There is Hell

I held my daughter tight for a moment, then held her away from me and studied her face, her eyes, what she was doing with her mouth, considered what she might be thinking, considered what she might tell me the first time she has put some of the bits of information together that she's been taking in, considered what that meant for her to be able to take that in, considered all those children who lack something vital to taking in and processing information, considered what it would be like to be one of those other parents who stare at their child and wonder why they don't respond to them, why they can't, or maybe when they will, if there's a cure some day.

I studied my daughter and was grateful to have a life here that is free in a way, free to raise her our way, free to have this time in a day allotted for her, free from tyrannical things like dictators and regimes and oppressive 'religions' and free from a demanding prison-like job, or wife, or mother (or mother-in-law.)  Free from my own self-imposed misery.  (For now... that one I fear is fast-approaching.)

I ran across a seven month old article (seven months old, like my daughter) describing the horrors of North Korean "total control" camps.  I read about tortures and imagined them happening to me, albeit briefly, and wondered at how I was complaining hours earlier about my 'difficult' life, a life rife with dispiriting things like talking to people, helping people, planning about ways to help people learn, helping people become better people, and challenging people to learn about the hardest working, most intelligent version of themselves.  (I don't know how I survive such terrors of the soul, but I get by.)

Anyway, I came across what I first thought of as a sensationalized story, one that had obviously been built up, magnified, fabricated, even, because I obviously did not want to take it for face value.  The story of the woman in the camp who impossibly bore a child in the midst of Hell and was then forced to hold the newborn, face down, in water, until it stopped living.

If anyone is reading this, perhaps a moment.



What was that woman so afraid of at that moment that she followed through with this command she'd been issued?  Perhaps this is why I didn't want to believe that this was something that happened in our time, on this planet.  I read soon after about a person in a camp who tried to commit suicide by biting through their own wrists.  They passed out before they met success, and failed to die, and later escaped and told these stories so I could know about them.  This is what I think of as I simultaneously write these words and hold my seven month old.
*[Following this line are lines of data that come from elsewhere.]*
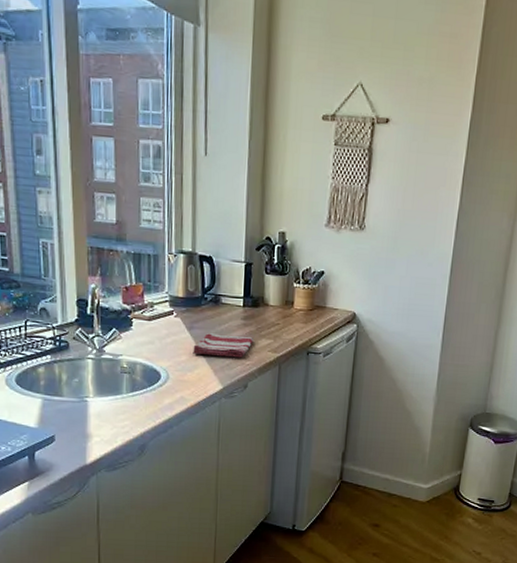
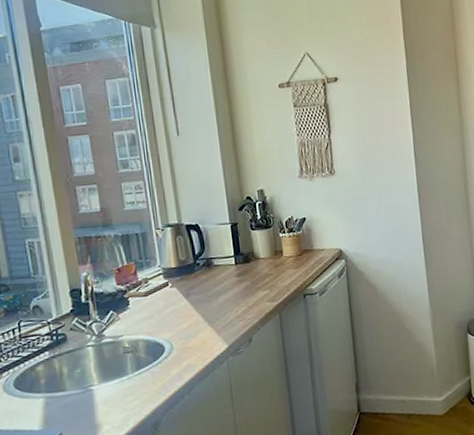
dish towel: present [193,332,255,358] -> none [192,291,252,319]

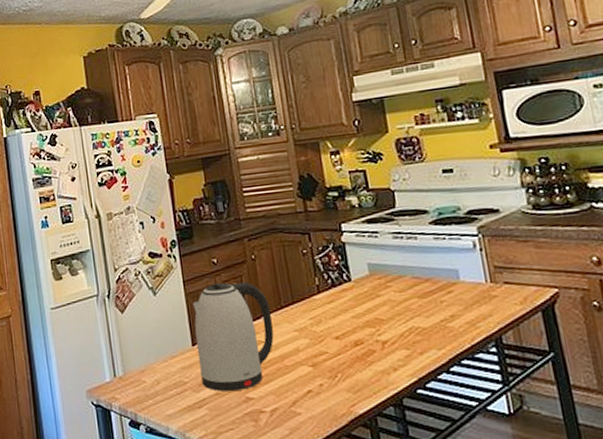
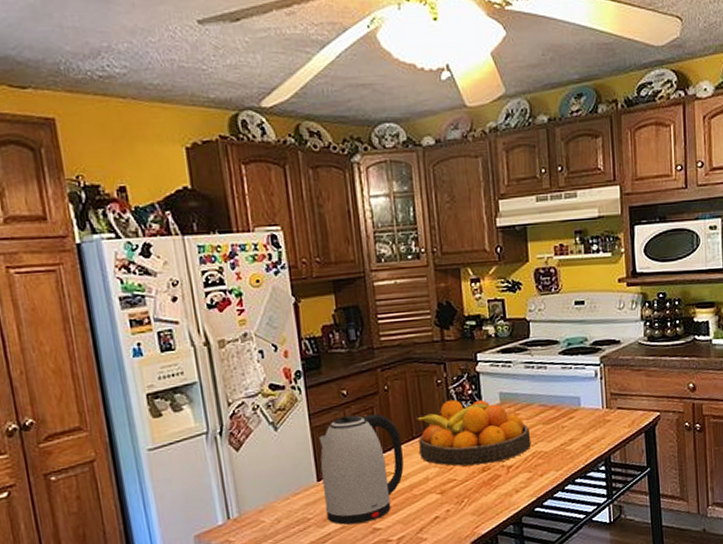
fruit bowl: none [283,270,407,339] -> present [415,399,531,467]

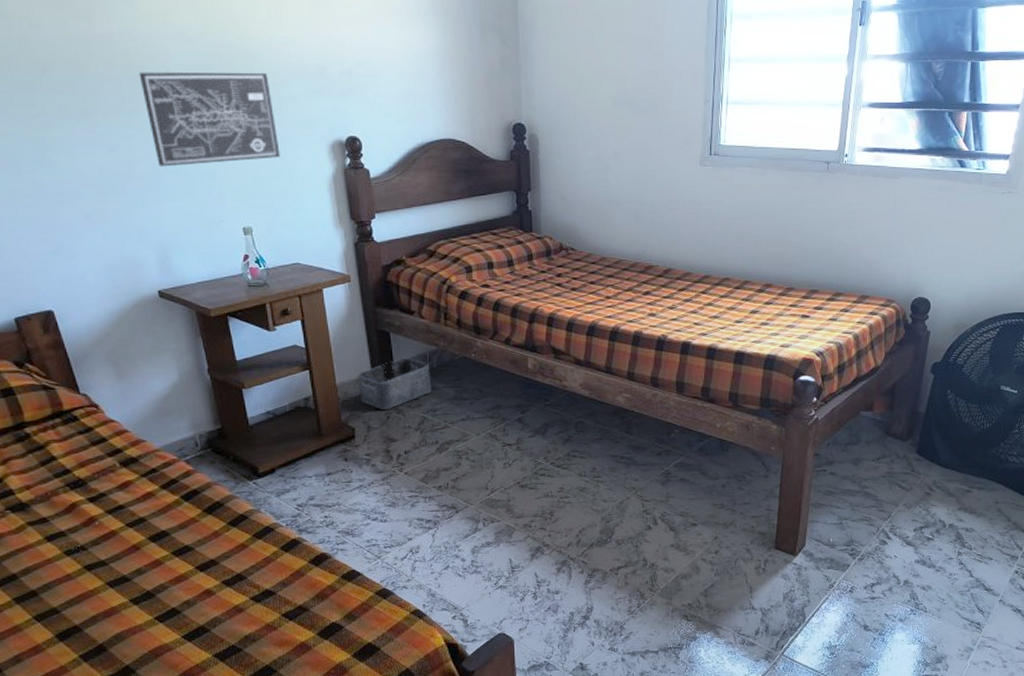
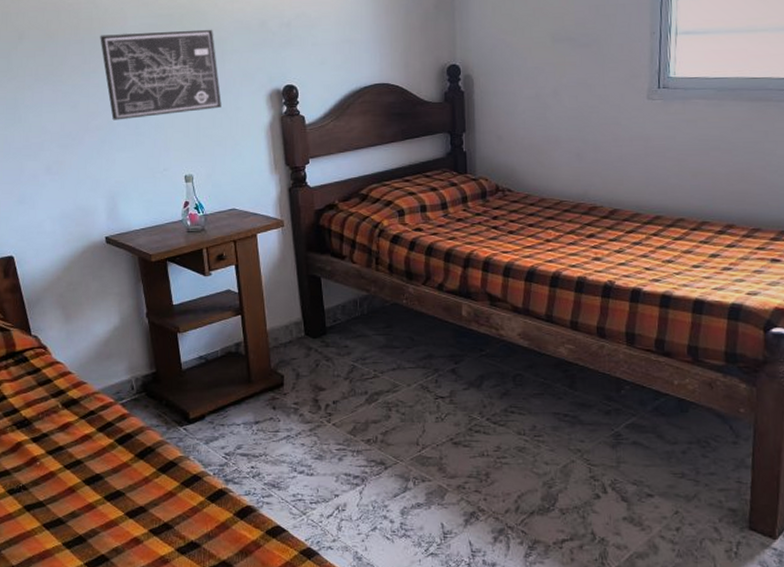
storage bin: present [358,357,432,410] -> none [288,303,362,357]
I hold my daughter tight for a moment, then hold her away, studying her face, her eyes, her mouth.  I wondered if some day she would be able to do something about this sort of world that we live in.  I researched (googled) just what it is that the world is trying to do about such places.  Sanctioning food rations, because they (this regime) does not deserve anything (food) from us (the overworked, the over-busy, the safe.)  Dennis Rodman used to go visit, but I don't think the camps were discussed.  Basketball diplomats can be selfish like that.

What could she do?  What would be required, what character must my baby possess to fight Hell and Evil?  What is it that I lack that allows me to do anything but my usual?

Maybe I just won't tell her about the camps, not even when she's older.  Maybe it will be a secret and I will pretend that the world we live in is a good one.  Maybe I will try to protect her from ever feeling sadness, or pain, or shame, or remorse, regret, hunger, weakness, ridicule, worry.  She has just finished being fed some pureed green beans.  She is content now...why would I want anything less?

I will continue to share some of the happiest and purest moments with her as I continue to think silently on the woman in the camp who was afraid and killed her minutes old child because there was a gun to her head.  I didn't think that people, either party, were supposed to operate like this.  Maybe they don't.  It was fabricated and sensationalized, made to shake one to the core, made to initiate large-scale social action and response.  No such thing, a response like that.

If Hell was found to exist, and others were suffering in it, would we allow it to be, as long as we were 'technically' safe from it?

I guess we would.  We will watch others combat evil on television and cheer on the superheroes that save us.  Superheroes, from comic books.  I like those movies.  They are fun.

Some day, when she's old enough, I'll watch those with my daughter.  And that will be that.